2. From my friend Mac, via a close friend of his, whenever you meet someone famous, think of the worst thing they've done and ask them if that was them. For example, if you meet Joel Schumacher, be sure to say, "Joel Schumacher... Didn't you do D.C. Cab with Mr. T?" Or if you meet Ice-T say, "Weren't you in Breakin' and Breakin' 2 Electric Boogaloo?"
Those should get you thrown out of a few after-parties.

Tuesday, August 09, 2005

Register to vote now (and often)!

My Dad's running for City Council back in Massachusetts. All I have to say is, if his opponent is a Jets fan, he should mop the floor with 'em!

See for yourself:

Vote Cleary!

Monday, August 08, 2005

The Green-Eyed Monster (Again).

When I was young, my mom would call my childhood cat "The Green Eyed Monster". He was definitely one of my happiest memories of being a kid. Such personality; he would go out into the woods, get into fights with other cats/animals, then come back and crawl into my bed to sleep. Even when my brother and I slept in bunk beds, he'd climb the frames to the top bunk and curl up under my chin.
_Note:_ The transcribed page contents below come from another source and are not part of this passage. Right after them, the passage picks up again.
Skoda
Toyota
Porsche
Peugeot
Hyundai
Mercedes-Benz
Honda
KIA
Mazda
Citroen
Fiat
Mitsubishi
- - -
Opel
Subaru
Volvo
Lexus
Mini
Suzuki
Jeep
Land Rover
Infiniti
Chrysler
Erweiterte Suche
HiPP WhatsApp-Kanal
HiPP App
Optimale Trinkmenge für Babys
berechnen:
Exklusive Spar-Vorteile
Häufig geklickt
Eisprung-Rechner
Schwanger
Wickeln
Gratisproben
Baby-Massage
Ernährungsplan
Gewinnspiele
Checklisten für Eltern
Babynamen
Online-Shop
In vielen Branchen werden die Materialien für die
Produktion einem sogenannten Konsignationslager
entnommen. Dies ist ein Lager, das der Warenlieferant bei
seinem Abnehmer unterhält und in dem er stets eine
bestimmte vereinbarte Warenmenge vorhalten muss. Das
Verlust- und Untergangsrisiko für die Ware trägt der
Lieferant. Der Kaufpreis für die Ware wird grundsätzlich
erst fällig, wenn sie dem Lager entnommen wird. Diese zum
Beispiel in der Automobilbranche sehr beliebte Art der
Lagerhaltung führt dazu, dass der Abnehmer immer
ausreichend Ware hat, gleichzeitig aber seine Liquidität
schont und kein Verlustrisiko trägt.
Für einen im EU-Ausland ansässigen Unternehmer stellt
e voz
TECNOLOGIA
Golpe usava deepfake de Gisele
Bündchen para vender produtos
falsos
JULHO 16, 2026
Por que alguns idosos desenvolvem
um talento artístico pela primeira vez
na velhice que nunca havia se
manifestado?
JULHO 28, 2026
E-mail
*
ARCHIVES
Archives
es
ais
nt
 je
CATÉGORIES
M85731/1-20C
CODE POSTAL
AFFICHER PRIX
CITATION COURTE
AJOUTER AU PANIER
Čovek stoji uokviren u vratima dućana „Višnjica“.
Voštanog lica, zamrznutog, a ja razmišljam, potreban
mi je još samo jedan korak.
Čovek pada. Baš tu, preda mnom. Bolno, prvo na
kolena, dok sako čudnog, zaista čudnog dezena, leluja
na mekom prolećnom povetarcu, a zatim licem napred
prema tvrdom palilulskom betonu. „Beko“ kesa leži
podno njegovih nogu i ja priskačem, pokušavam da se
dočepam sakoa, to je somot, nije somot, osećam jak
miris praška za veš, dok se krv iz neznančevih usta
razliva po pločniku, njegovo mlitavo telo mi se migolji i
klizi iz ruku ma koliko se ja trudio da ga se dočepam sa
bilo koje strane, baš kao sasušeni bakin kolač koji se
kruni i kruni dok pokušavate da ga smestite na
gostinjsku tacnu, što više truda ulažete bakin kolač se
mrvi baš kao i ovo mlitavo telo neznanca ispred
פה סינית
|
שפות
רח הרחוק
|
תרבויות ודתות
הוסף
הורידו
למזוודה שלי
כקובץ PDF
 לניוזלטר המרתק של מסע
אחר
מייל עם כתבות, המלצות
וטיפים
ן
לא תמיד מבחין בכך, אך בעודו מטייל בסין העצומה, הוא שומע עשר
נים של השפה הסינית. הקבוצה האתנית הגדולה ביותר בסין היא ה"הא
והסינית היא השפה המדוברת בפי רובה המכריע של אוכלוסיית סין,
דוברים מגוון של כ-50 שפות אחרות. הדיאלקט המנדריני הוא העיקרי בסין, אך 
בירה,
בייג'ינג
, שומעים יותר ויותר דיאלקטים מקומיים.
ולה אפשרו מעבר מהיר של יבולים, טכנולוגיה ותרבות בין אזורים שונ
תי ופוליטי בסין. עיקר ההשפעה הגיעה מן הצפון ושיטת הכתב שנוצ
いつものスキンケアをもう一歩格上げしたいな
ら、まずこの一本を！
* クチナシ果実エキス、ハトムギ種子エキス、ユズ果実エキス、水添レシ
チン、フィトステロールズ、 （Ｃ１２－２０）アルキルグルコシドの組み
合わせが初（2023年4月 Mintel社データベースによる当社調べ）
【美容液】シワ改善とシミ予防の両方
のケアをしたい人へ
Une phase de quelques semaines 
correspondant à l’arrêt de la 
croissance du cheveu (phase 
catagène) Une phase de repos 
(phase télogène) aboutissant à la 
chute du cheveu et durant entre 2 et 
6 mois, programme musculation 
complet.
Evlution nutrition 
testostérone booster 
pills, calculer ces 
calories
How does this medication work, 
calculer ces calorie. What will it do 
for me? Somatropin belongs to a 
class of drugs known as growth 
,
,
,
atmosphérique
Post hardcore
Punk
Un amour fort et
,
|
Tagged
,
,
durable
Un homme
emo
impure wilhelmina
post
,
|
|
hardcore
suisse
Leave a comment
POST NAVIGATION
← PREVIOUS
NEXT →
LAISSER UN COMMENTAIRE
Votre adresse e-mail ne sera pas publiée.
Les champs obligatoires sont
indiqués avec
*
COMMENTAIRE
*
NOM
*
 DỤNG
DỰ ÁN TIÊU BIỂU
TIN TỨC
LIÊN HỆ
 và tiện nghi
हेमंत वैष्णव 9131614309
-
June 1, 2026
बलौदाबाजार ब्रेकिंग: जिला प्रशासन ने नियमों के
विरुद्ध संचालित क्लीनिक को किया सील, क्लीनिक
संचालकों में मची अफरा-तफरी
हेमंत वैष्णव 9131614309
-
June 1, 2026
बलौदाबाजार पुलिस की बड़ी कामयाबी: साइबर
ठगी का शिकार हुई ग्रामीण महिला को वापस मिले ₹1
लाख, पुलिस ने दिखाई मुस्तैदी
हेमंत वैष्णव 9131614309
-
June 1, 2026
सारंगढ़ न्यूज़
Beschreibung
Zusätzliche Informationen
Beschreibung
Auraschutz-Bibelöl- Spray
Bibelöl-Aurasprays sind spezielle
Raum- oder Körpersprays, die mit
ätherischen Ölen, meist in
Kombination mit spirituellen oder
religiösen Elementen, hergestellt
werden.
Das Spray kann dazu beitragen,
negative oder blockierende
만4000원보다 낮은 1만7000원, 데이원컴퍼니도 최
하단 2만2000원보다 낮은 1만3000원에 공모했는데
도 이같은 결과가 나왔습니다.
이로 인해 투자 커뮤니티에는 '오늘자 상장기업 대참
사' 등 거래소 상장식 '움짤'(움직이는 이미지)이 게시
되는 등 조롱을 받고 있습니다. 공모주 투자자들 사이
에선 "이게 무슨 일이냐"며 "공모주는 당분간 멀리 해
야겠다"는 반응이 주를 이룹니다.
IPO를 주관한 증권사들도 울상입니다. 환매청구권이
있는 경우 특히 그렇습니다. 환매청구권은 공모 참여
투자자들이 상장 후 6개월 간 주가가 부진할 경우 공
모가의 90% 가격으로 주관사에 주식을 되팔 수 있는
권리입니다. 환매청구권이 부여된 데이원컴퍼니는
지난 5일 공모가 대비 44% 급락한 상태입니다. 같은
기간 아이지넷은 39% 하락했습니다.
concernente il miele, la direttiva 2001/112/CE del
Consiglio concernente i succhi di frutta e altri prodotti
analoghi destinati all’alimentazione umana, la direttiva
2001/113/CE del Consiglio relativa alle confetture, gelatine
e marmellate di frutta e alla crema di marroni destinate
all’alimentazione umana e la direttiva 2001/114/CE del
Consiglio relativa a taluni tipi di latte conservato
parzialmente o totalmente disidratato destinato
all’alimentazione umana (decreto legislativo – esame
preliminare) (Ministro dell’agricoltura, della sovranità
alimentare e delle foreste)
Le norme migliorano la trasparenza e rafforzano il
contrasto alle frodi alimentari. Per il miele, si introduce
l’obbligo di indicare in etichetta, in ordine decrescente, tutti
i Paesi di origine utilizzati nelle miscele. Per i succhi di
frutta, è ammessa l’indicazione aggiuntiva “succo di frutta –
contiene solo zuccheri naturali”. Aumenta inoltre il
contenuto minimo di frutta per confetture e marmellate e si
One Thanksgiving he came home so beaten up that he lost an eye and had to have an operation that I know my mom couldn't afford, but I pleaded her to get done simply because he continued, even in his battered state, to crawl into bed with me. I figured, if it still made him feel good to be with me then that's all the reason to keep him around, despite all his bad habits.

Well, there's a current Green Eyed Monster in my apartment, who I just went through another dramatic incident with. My current cat, the magnificent Maine Coon Beast Oswald, had his third bout with a urinary tract blockage. I don't dare disturb you with the details, but suffice it to say, it's quite harrowing. Luckily, after a very emotional early morning emergency hospital visit, and some rather serious surgery later, he's doing absolutely fine. In fact, he's back to his usual routine of eating, sleeping, sneaking into my roommate's rooms, playing with my Ipod earphones, and trying to terrorize the birds outside the window.

When I got him eight years ago, I had this misguided idea that despite all my bad habits he would climb into my bed without any judgments, just to be with me. In some ways that's true, but it's been much deeper than I imagined. No doubt, the affinity he shows me is absolutely mind-boggling, and more than I ever thought a pet capable of, but the unconditional affection that I thought I could con a lesser being out of has back-fired. I realized this as he, the one with the catheter and I.V. coming out of him, once again tried to calm me down during hospital visiting hours. All his unconditional affection had unwittingly given me more purpose than I ever imagined, probably more than I ever wanted, and definitely more than I ever thought I was capable of. So, he totally out-smarted me.

On a side note, this was the third time he's had to be admitted to a hospital and once again, the hospital staff fell for all his pretty-cat charms, especially the female nurses and doctors. They all couldn't stop talking about how great he was. Even the doctor went on and on about him! Someone told me he must have picked that up from living with 3 single guys, but I think he's had it all along.

Anyway, I'm just happy to have him back to his old, gimpy self.